Eliglustat for Gaucher Disease: Quantifying the Impact of Pharmacogenetic Status on DDIs
In 2014, Eliglustat (Cerdelga®) was approved by the FDA as the first long-term treatment for adults with type 1 Gaucher disease. Eliglustat is an oral inhibitor of glucosylceramide synthase. It is metabolized primarily by CYP2D6, and to a lesser extent by CYP3A4. Eliglustat is also an inhibitor of CYP2D6 and is both a substrate and inhibitor of P-gp. As a high clearance drug, the model needed to consider both CYP2D6 phenotypes and genotypes, as well as the time-dependency of CYP2D6 inhibition. Physiologically-based pharmacokinetic (PBPK) modeling and simulation were used extensively to understand and quantify the impact of metabolizer status (extensive, intermediate, or poor) and concomitant medications on eliglustat exposure—as well as the effect that eliglustat has on other drugs—and guide the specific dose adjustment recommendations and labeling language.

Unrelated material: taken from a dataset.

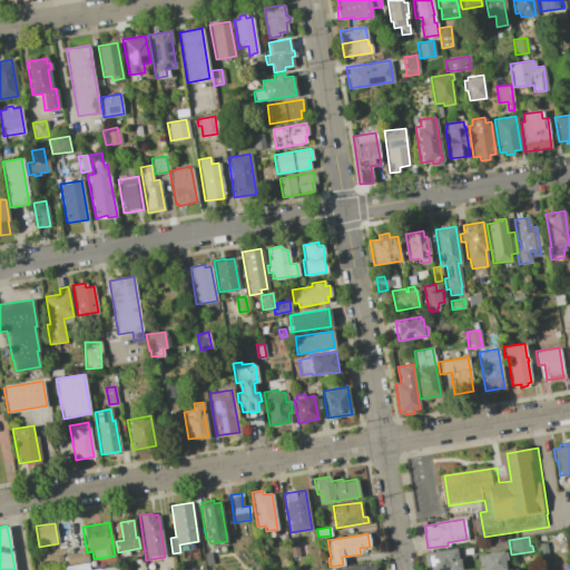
[(295,541),(297,556),(290,557),(287,542),(295,541)]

Another example of a best practices case study shared by FDA, the impact of the PBPK model for eliglustat was huge because a number of clinical studies that would have to be performed to assess/inform all of the drug-drug interaction (DDI) scenarios were eliminated. The DDI is dependent on both the dose and CYP2D6 phenotype: the CYP2D6 impact changes with the dose, therefore affecting DDI liability.
PBPK simulations informed the labeling for 12 DDIs and dosing recommendations. Labeling recommendations were incorporated based on modeling without the need for additional trials.
Gaucher disease is an inherited disorder that affects many of the body’s organs and tissues. According to the National Gaucher Foundation, the incidence of Gaucher disease is about one in 20,000.